### REQUIRED ACTIONS
1 - According to the text about Verity Spott below, where was Spott poet in residence from 2018 to 2019?
2 - Extend the text about Verity Spott below, picking up right after its final line.

### SELECTED TEXT

------------------------------------------------

Verity Spott (born 1987) is an English neo-modernist poet. Spott lives in Brighton and co-runs the long running poetry, music and performance event Horseplay. Verity teaches poetry with New Writing South and The Creative Writing Programme. Alongside James Burton Verity co-edits the Brighton based poetry magazine "Fatberg". 

Gideon (2014) was a poem organized as a hex, an idea returned to in We Will Bury You (2017). The long poem Click Away Close Door Say (2017) explored the effect of the United Kingdom government austerity programme on Spott's job in a care unit for young adults with autism.

Verity Spott's work has been translated into French, German, Spanish, Dutch, Portuguese and Greek. 

Spott has a degree in English Literature and Creative writing from the University of Chichester and an MA in Critical Writing from the University of Sussex. From 2018 to 2019 Spott was poet in residence at the University of Surrey.

Works
 Three Poems. (Broadside) London: Sender Broken, 2013.
 Effort to No. Brighton: Iodine, 2013.
 (with Jonny Liron) Dear Nothing and No One in It. Brighton: Iodine, 2013.
 Gideon. London: Barque Press, 2014.

------------------------------------------------

### EXERCISE DATA
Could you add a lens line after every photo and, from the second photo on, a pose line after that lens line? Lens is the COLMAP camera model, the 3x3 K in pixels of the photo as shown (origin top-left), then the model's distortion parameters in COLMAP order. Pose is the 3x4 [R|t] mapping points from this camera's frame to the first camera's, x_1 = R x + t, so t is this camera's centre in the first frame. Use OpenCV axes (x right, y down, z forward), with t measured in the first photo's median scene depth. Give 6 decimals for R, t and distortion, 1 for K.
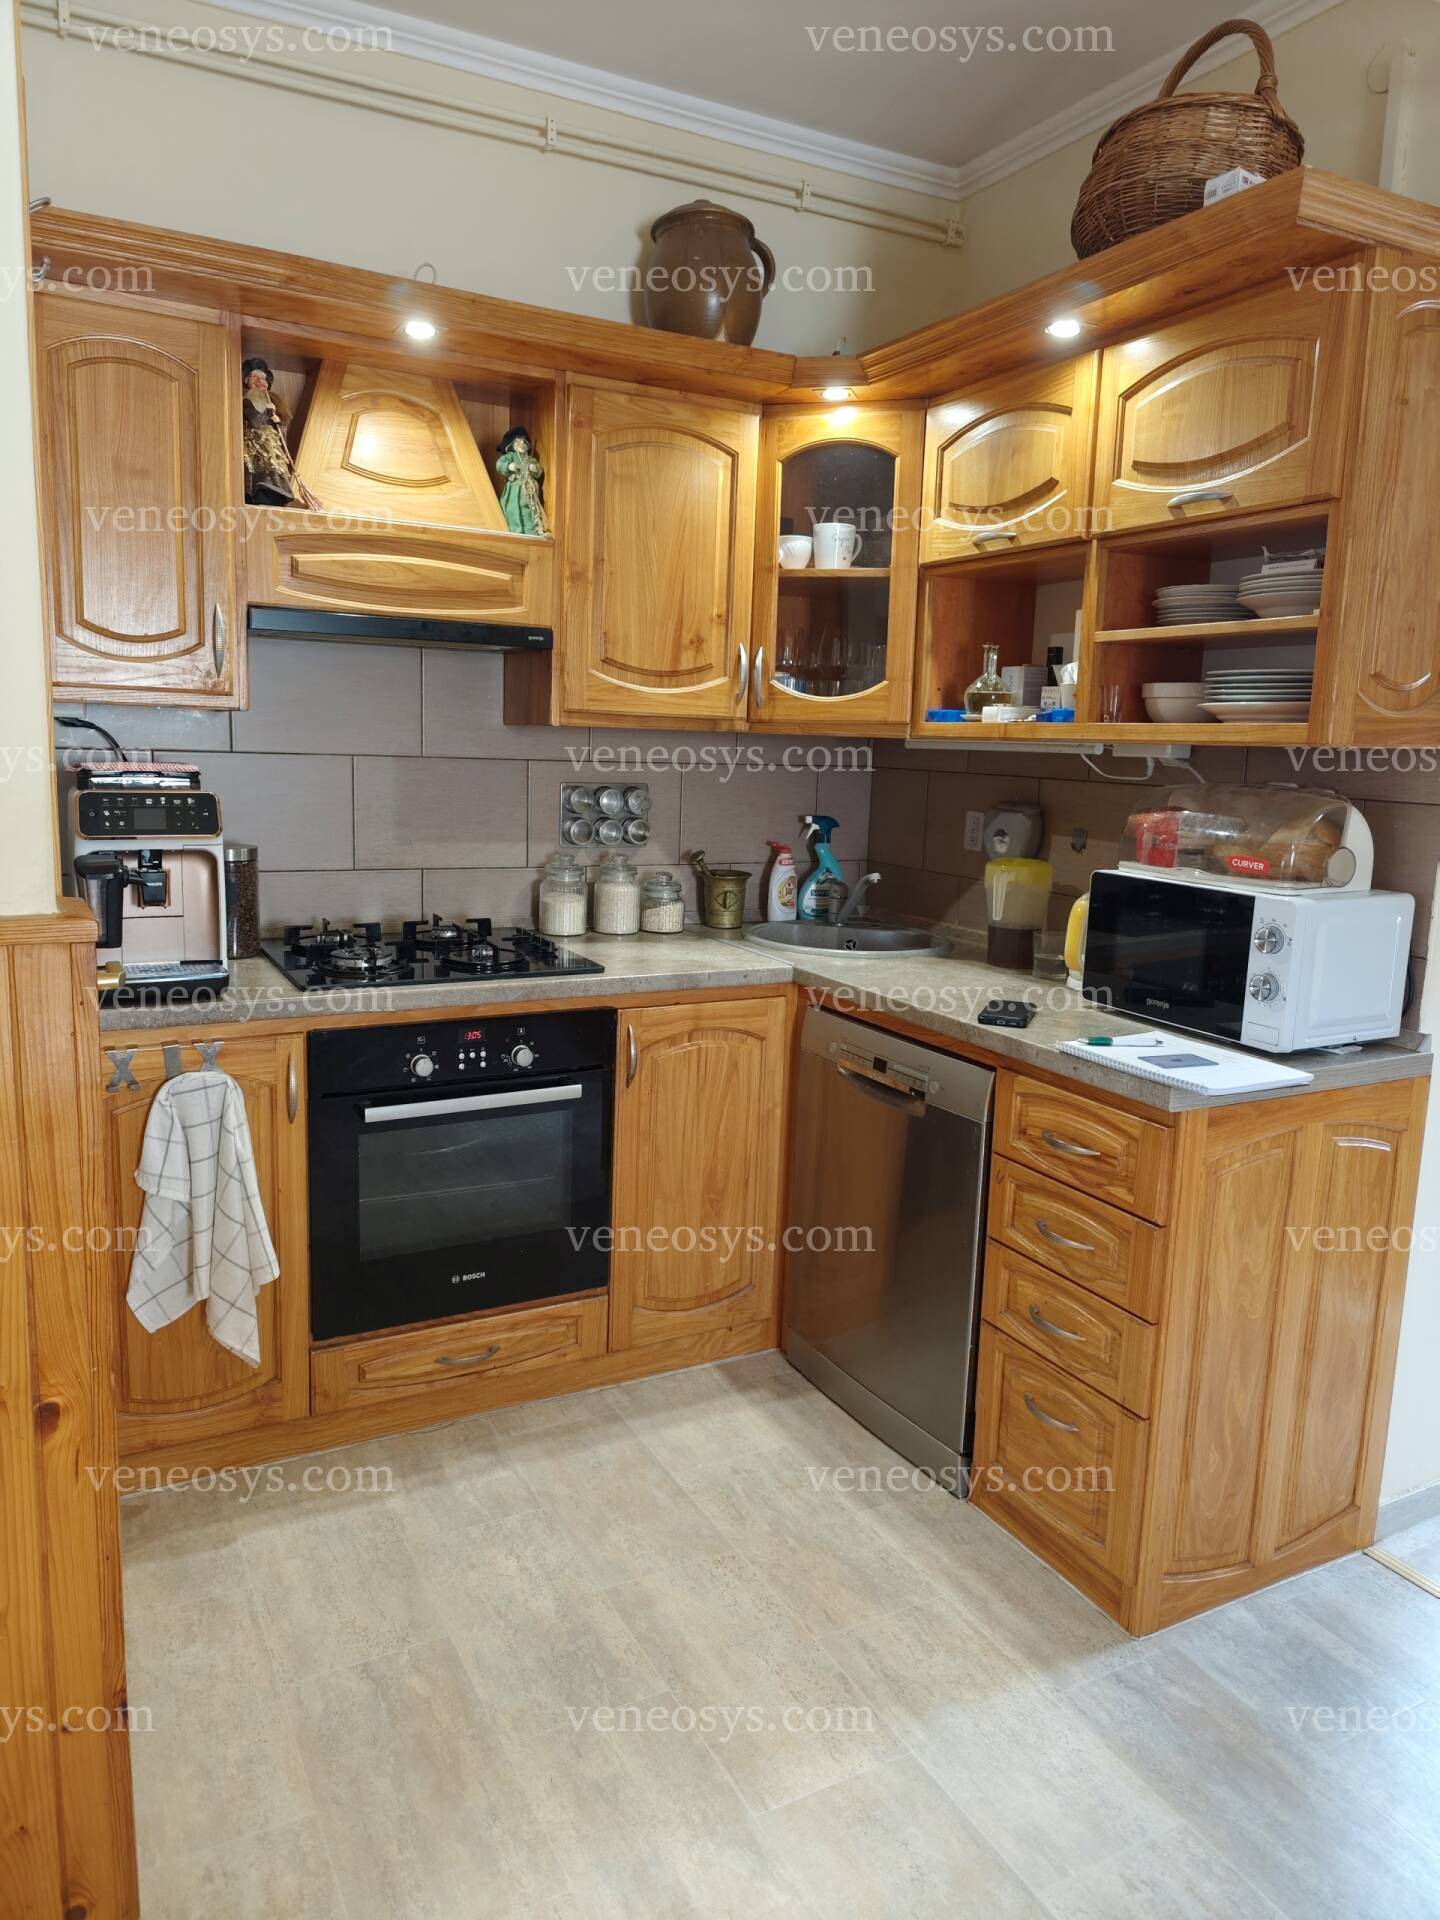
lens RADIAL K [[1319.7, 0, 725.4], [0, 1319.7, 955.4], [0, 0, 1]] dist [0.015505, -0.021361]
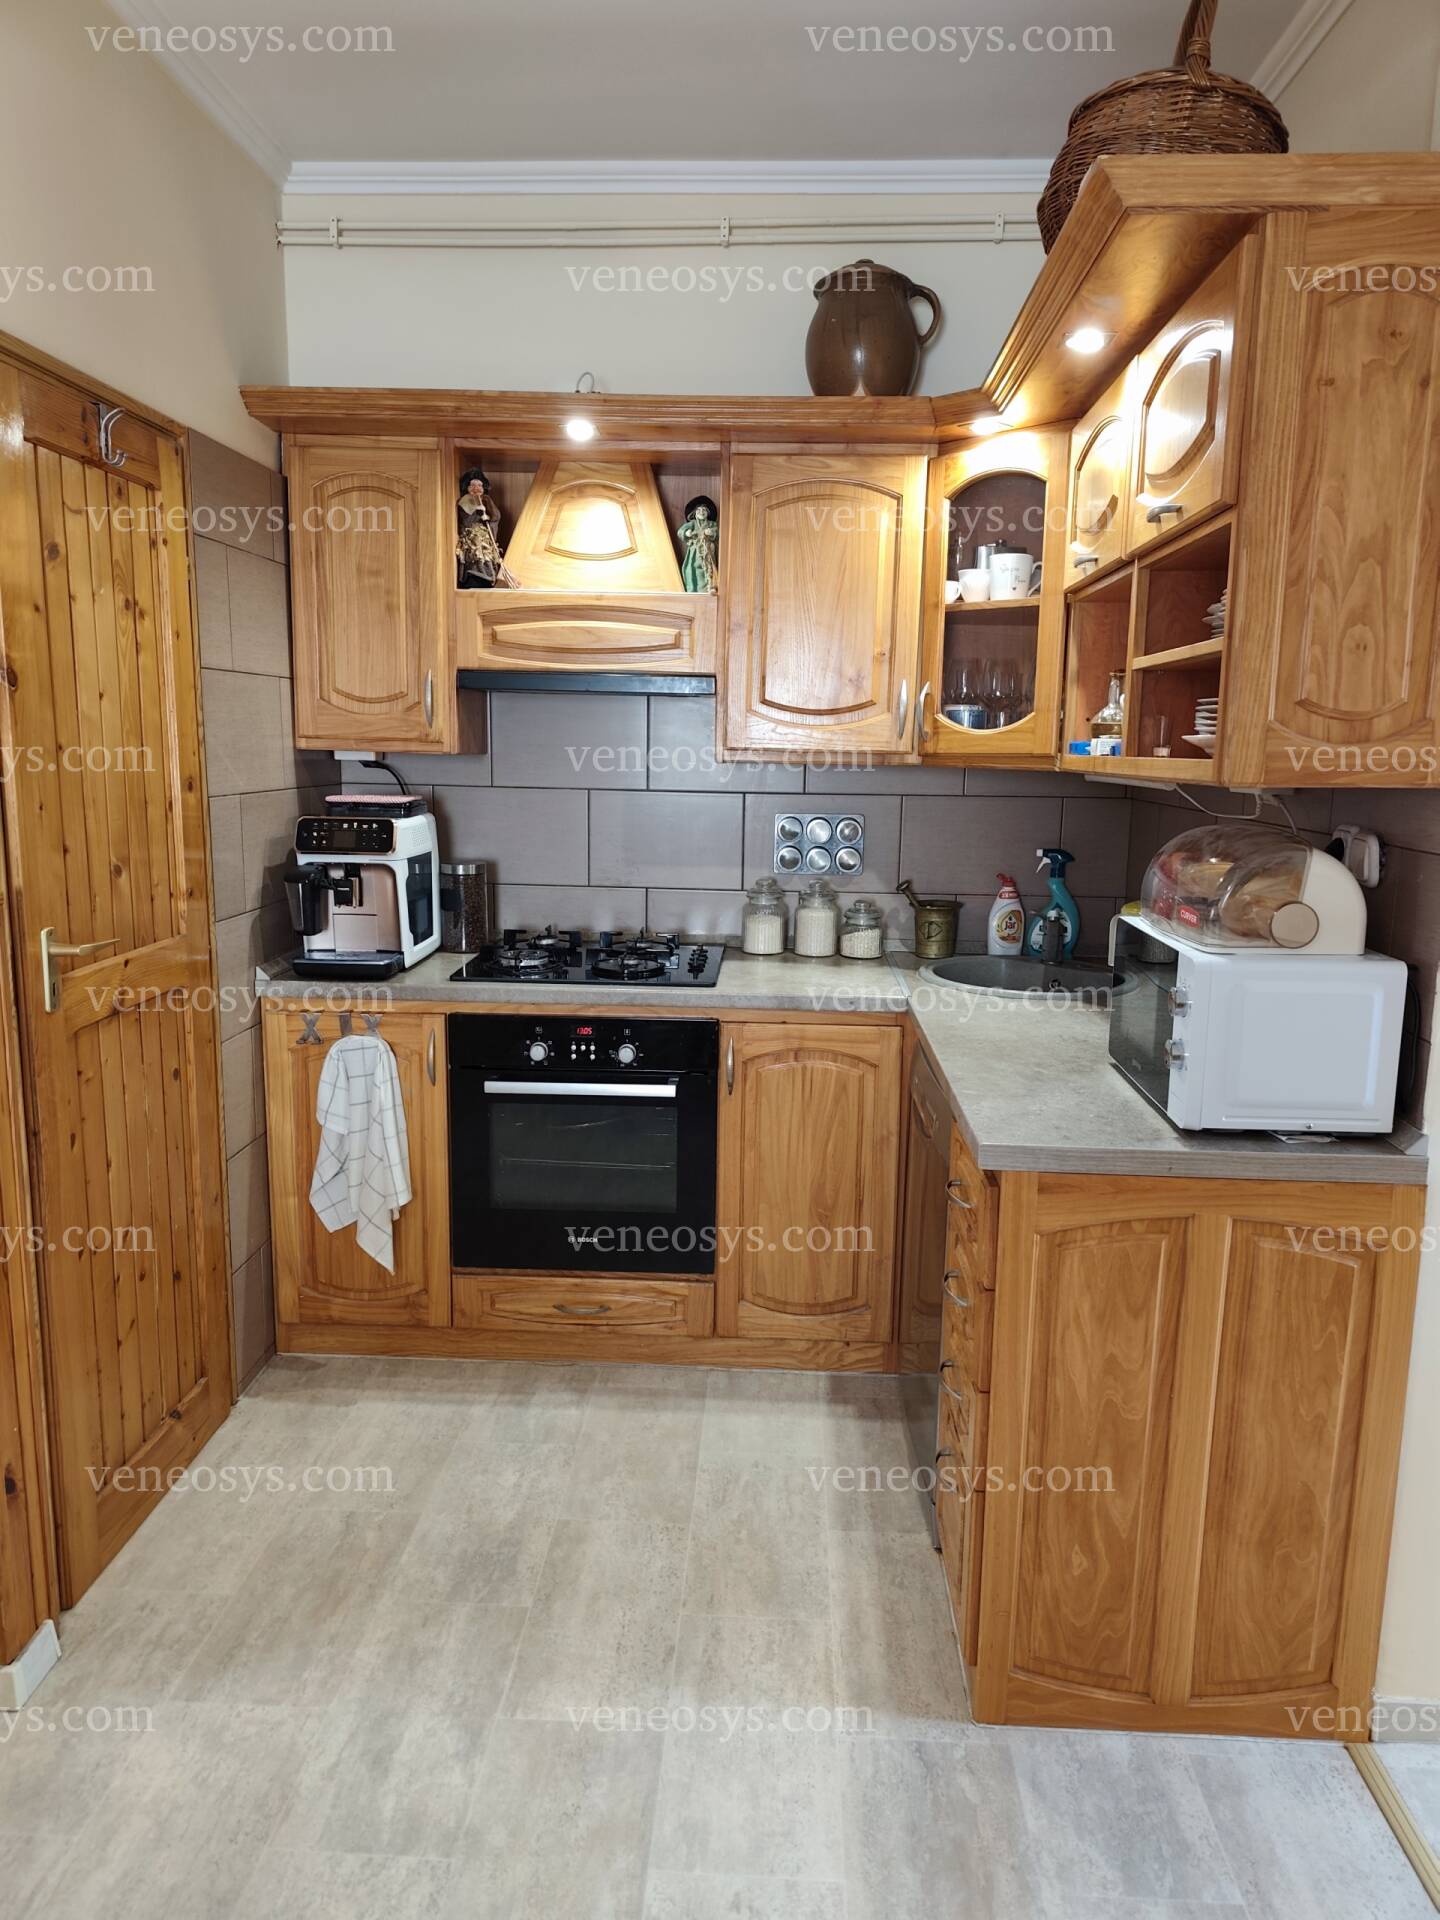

------------------------------------------------

### ANSWER LIST
1 - The University of Surrey.

2 -
(with Megan Alan) Three Poems, Edinburgh Sad Press, 2014.
 Balconette. Guildford: Veer Books, 2014. 
 9 11 16. Brighton: Iodine, 2016.
 We Will Bury You. Guildford: Veer Books, 2017. 
 Click Away Close Door Say. Contraband Books, 2017. 
Kate's Dream Diamond Anti Fatigue Matting Surface. Crater, 2017. 
 (with Timothy Thornton) Poems. Face Press, 2017.
 The Mutiny Aboard the RV Felicity. Tipped Press, 2018.
 Prayers, Manifestos, Bravery. London: Pilot Press, 2018.
Caterpillars. TL:DR Press, 2019.
Poems of Sappho. Face Press, 2019.
 Prayers, Manifestos, Bravery. London: Pilot Press, (second edition), 2020.
Hopelessness. London: The 87 Press, 2020. 
Coronelles Set 1. London: Veer Books, 2020.
70 Sonnets. Brighton: Hove Space Program, 2021.
Désolation (French translation of Hopelessness). Lyon, Même pas l'hiver, 2022.
Woodvale (written collaboratively by "The Beam-Eye Babies"). Brighton, The Minutes Press, 2022.
Songs of the Morning. London: Slub Press, 2023.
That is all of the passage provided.